Las restricciones al acceso continuo al líquido vital que se promueven, deben ser objeto de seguimiento por parte de los órganos de control y las mismas comunidades, para evitar que en su aplicación se vulneren otros derechos económicos y sociales, pues, el derecho al saneamiento básico es indispensable para garantizar la dignidad humana. El acceso a unas condiciones sanitarias mínimas para la recolección, tratamiento y disposición o reutilización de los residuos humanos (orina y heces) genera derechos subjetivos susceptibles de protección por medio de la acción de tutela.
Por lo tanto, cuando el servicio público de alcantarillado no se garantiza o existen fallas en su prestación, se pone en peligro la dignidad de las personas. En principio, el amparo constitucional del derecho al saneamiento básico se deriva de la vulneración por conexidad con otros derechos fundamentales, como la salud, la vida e incluso el agua potable. La jurisprudencia constitucional ha sido constante y unánime al proteger el derecho fundamental de acceder al agua potable, tanto en sus primeros pronunciamientos por su conexidad con otros derechos fundamentales, como actualmente por su condición autónoma de derecho fundamental. Se trata de un derecho universal, individual y colectivo. Este derecho se ha amparado cuando la prestación del servicio no cumple con los requisitos de disponibilidad, calidad y accesibilidad.
Para la Defensoría del Pueblo es fundamental recordar que en septiembre de 2015, la ONU adoptó los Objetivos de Desarrollo Sostenible (ODS), incluyendo el objetivo 6: "Garantizar la disponibilidad de agua y su gestión sostenible y el saneamiento para todos". Para 2030, busca aumentar la eficiencia en el consumo de agua y lograr una extracción y abastecimiento sostenible para reducir la escasez.
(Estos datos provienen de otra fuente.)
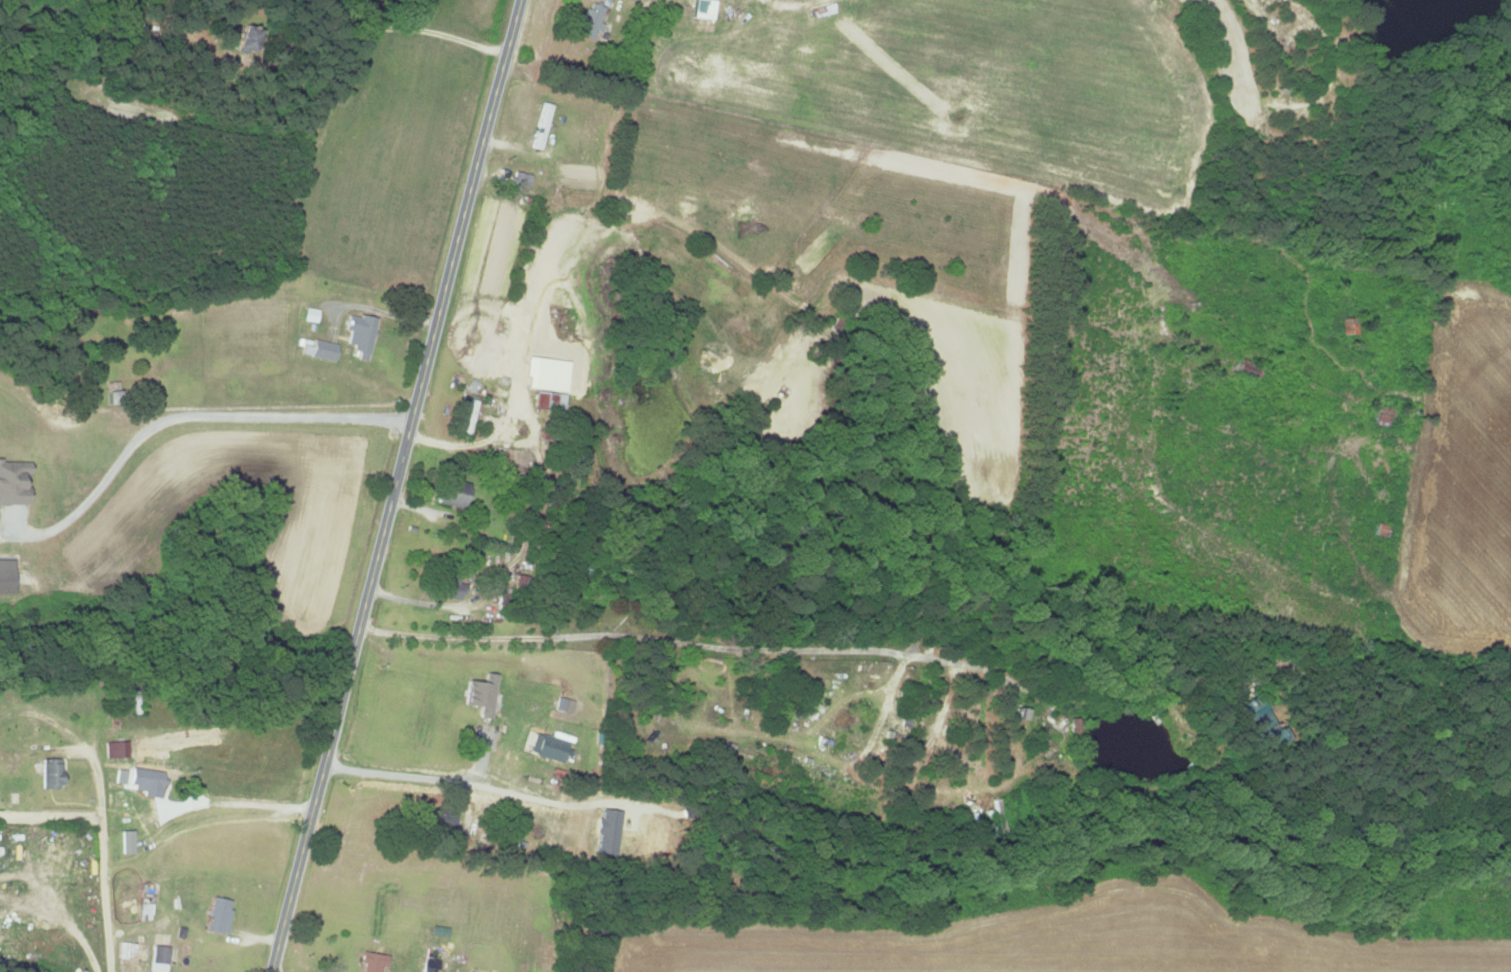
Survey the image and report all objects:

Además, en el marco de la OCDE, el Gobierno colombiano debe considerar desarrollar programas de ahorro y uso eficiente de agua y energía, así como medidas de reducción, reutilización, reciclaje y valorización.
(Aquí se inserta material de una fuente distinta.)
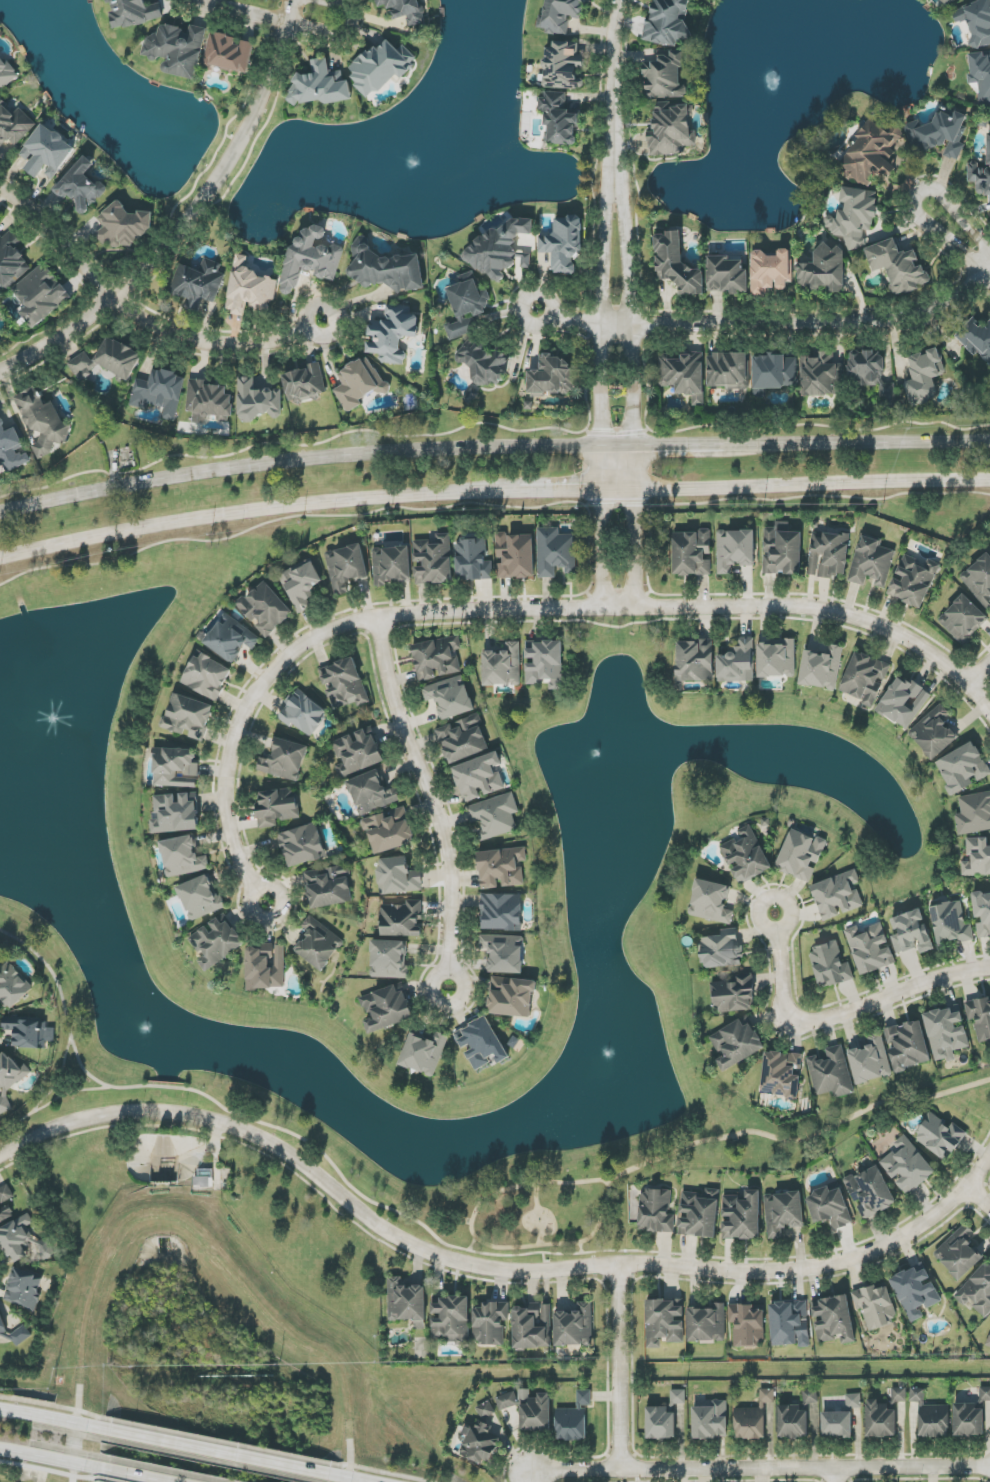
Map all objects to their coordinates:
building: (948, 2)
building: (403, 10)
building: (133, 12)
building: (561, 15)
building: (976, 21)
building: (667, 22)
road: (293, 26)
building: (177, 49)
building: (228, 53)
building: (382, 66)
building: (563, 66)
road: (612, 68)
building: (981, 74)
building: (665, 75)
building: (319, 85)
building: (559, 118)
building: (14, 125)
building: (671, 130)
building: (939, 134)
building: (873, 152)
building: (47, 153)
building: (981, 174)
building: (81, 186)
road: (912, 203)
building: (854, 216)
road: (190, 220)
building: (123, 226)
building: (525, 244)
building: (564, 244)
building: (500, 249)
building: (311, 258)
building: (11, 261)
building: (677, 264)
building: (898, 266)
building: (386, 268)
building: (824, 270)
building: (771, 271)
building: (727, 275)
building: (198, 283)
building: (250, 288)
building: (41, 295)
building: (466, 305)
road: (338, 312)
road: (133, 313)
road: (631, 314)
road: (553, 316)
road: (778, 323)
building: (393, 333)
building: (977, 339)
building: (109, 360)
building: (483, 365)
building: (728, 371)
road: (601, 373)
building: (774, 373)
building: (684, 374)
building: (871, 374)
building: (821, 375)
building: (551, 376)
building: (924, 377)
building: (305, 383)
building: (360, 383)
building: (160, 392)
building: (210, 401)
building: (258, 401)
building: (43, 422)
road: (856, 444)
road: (661, 447)
road: (298, 462)
road: (811, 485)
road: (581, 492)
road: (262, 511)
road: (296, 518)
road: (634, 549)
building: (735, 550)
building: (783, 550)
building: (556, 552)
building: (692, 553)
building: (829, 555)
building: (515, 556)
building: (434, 560)
building: (473, 560)
building: (872, 562)
building: (392, 565)
building: (347, 567)
building: (914, 580)
building: (979, 580)
building: (302, 584)
building: (265, 609)
road: (829, 612)
building: (963, 619)
road: (321, 633)
building: (231, 638)
building: (437, 658)
building: (777, 659)
building: (695, 660)
building: (737, 662)
building: (545, 663)
building: (503, 666)
building: (822, 668)
road: (978, 674)
building: (207, 676)
building: (865, 678)
building: (450, 697)
building: (903, 702)
building: (303, 713)
building: (188, 717)
building: (934, 733)
fountain: (50, 735)
building: (463, 739)
building: (358, 752)
building: (285, 760)
fountain: (614, 761)
building: (175, 767)
building: (963, 768)
building: (479, 777)
building: (372, 793)
road: (432, 800)
building: (277, 807)
building: (176, 813)
building: (974, 814)
building: (495, 816)
building: (389, 830)
building: (303, 845)
building: (801, 855)
building: (746, 856)
building: (183, 857)
building: (977, 857)
building: (502, 868)
building: (398, 876)
building: (329, 886)
building: (838, 895)
building: (201, 897)
building: (711, 902)
building: (502, 912)
building: (982, 914)
building: (402, 919)
building: (950, 924)
building: (911, 933)
building: (217, 942)
building: (318, 944)
building: (870, 948)
building: (722, 949)
building: (504, 953)
building: (389, 959)
building: (831, 965)
building: (266, 967)
building: (13, 986)
building: (735, 995)
building: (512, 997)
building: (387, 1008)
road: (841, 1013)
fountain: (134, 1015)
building: (980, 1017)
building: (30, 1032)
building: (946, 1032)
building: (737, 1043)
building: (482, 1044)
building: (907, 1045)
building: (424, 1053)
building: (870, 1061)
fountain: (604, 1069)
building: (832, 1073)
building: (782, 1074)
building: (10, 1079)
road: (71, 1093)
road: (48, 1096)
road: (110, 1115)
building: (940, 1136)
road: (800, 1142)
road: (216, 1152)
building: (907, 1166)
building: (204, 1181)
building: (870, 1192)
road: (978, 1200)
building: (5, 1203)
building: (830, 1207)
building: (656, 1212)
building: (783, 1212)
building: (699, 1214)
road: (540, 1215)
building: (743, 1216)
building: (17, 1239)
road: (480, 1242)
road: (473, 1246)
road: (447, 1247)
building: (45, 1249)
road: (581, 1249)
building: (959, 1253)
road: (544, 1263)
road: (607, 1267)
building: (24, 1289)
building: (977, 1291)
building: (915, 1292)
building: (407, 1303)
building: (875, 1306)
building: (452, 1319)
building: (834, 1319)
building: (664, 1322)
building: (490, 1323)
building: (706, 1323)
building: (748, 1324)
building: (789, 1324)
building: (532, 1326)
building: (575, 1326)
building: (21, 1335)
building: (988, 1342)
road: (621, 1369)
building: (899, 1394)
building: (984, 1394)
building: (678, 1396)
building: (506, 1401)
building: (853, 1401)
building: (535, 1411)
building: (931, 1416)
road: (52, 1417)
building: (796, 1417)
building: (754, 1418)
building: (574, 1419)
building: (880, 1420)
building: (968, 1420)
building: (710, 1421)
building: (660, 1423)
building: (837, 1424)
building: (481, 1438)
road: (217, 1446)
road: (53, 1457)
road: (760, 1469)
road: (153, 1472)
road: (359, 1475)
road: (837, 1475)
De acuerdo con el PNUD (Naciones Unidas, 2018), la escasez de agua afecta a más del 40 % de la población mundial y más de 2000 millones de personas viven en cuencas en las que la demanda supera la oferta y por lo tanto se presenta un déficit hídrico, tendencia que empeora con el aumento de las sequías y la desertificación. Lo anterior lleva a la disminución de la disponibilidad de las fuentes superficiales y subterráneas y a la degradación de los ecosistemas y los servicios que prestan.
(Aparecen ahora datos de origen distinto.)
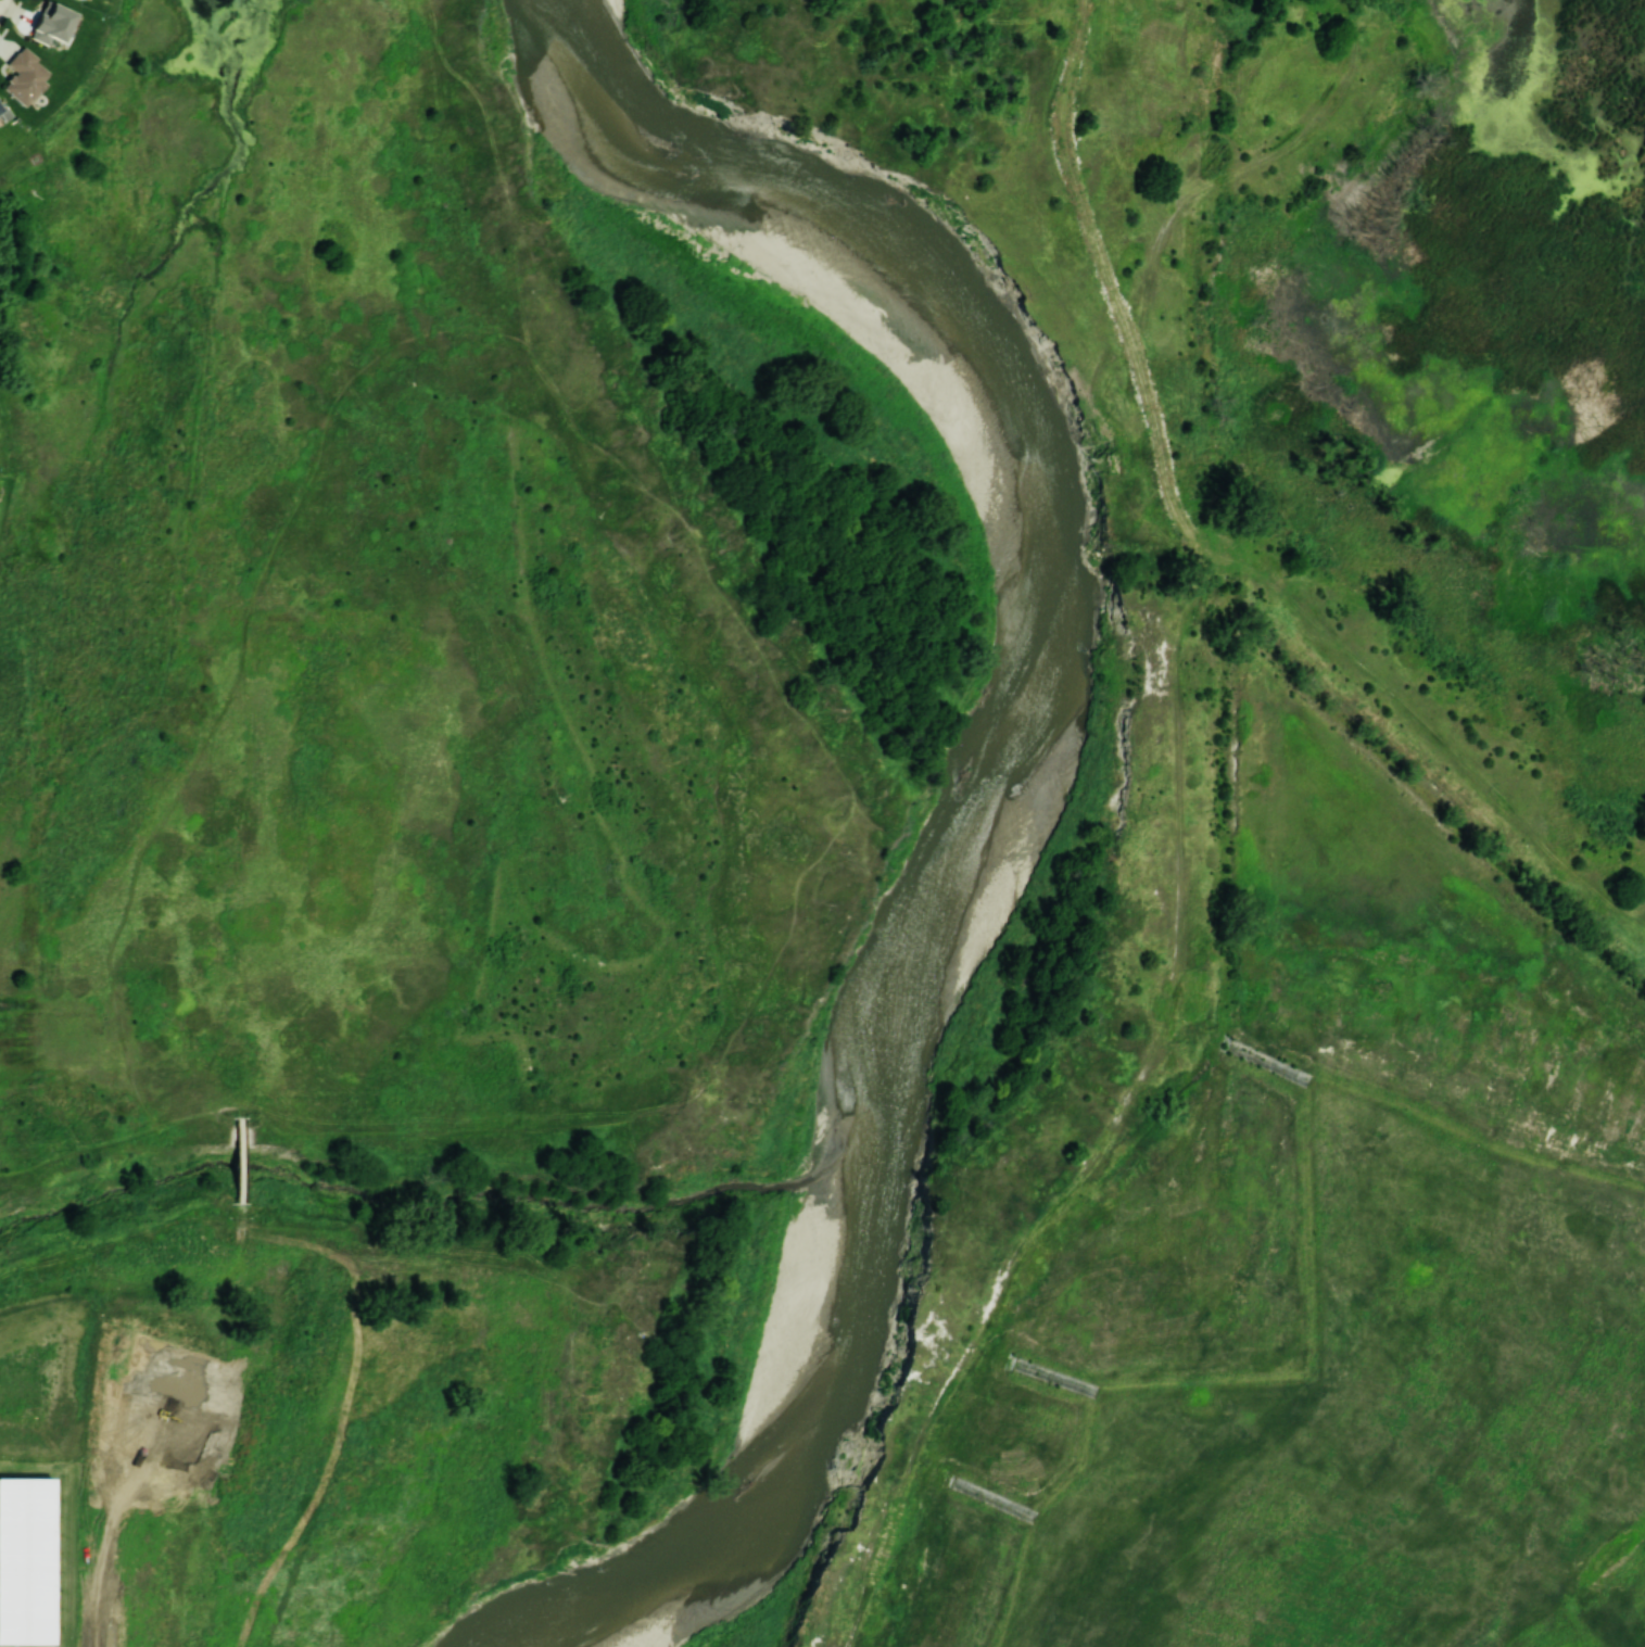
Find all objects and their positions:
road: (1, 2)
building: (50, 24)
building: (23, 76)
river: (1030, 454)
landfill: (1318, 839)
road: (220, 1054)
road: (227, 1096)
road: (242, 1110)
road: (156, 1129)
road: (303, 1136)
road: (41, 1143)
road: (242, 1160)
road: (44, 1163)
road: (241, 1224)
river: (809, 1448)
building: (26, 1561)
Se estima que en 2025 dos tercios de la población mundial podría estar viviendo en países con problemas de agua y para el año 2050 al menos un 25 % de la población mundial vivirá en un país afectado por escasez crónica y reiterada de agua dulce. Considerando que, actualmente hay una alta presión sobre los cuerpos de agua y que a medida que los países se desarrollan y la población crece esta se incrementará, se prevé que la demanda mundial de agua aumente en un 55 % para 2050, si persisten los patrones de consumo actuales (Naciones Unidas, 2018). El interés por el uso eficiente y ahorro del agua en Colombia, tiene sus inicios desde el Decreto – Ley 2811 de 1974 Código Nacional de Recursos Naturales Renovables, posteriormente los Decretos 1449 de 1977 y 1541 de 1978 reiteran estos lineamientos, este último compilado en el Decreto único reglamentario 1076 de 2015 del Sector Ambiente y Desarrollo Sostenible.
Como Defensoría del Pueblo queremos insistir y ser enfáticos ante las autoridades regionales y locales, que en la adopción de las medidas se debe contemplar la protección de comunidades y grupos poblacionales especialmente sensibles frente al acceso y garantía del recurso hídrico y sus derivados, y particularmente, a que se analice con detenimiento la actual coyuntura, para que las estrategias que se implementen marquen una clara directriz a mediano y largo alcance.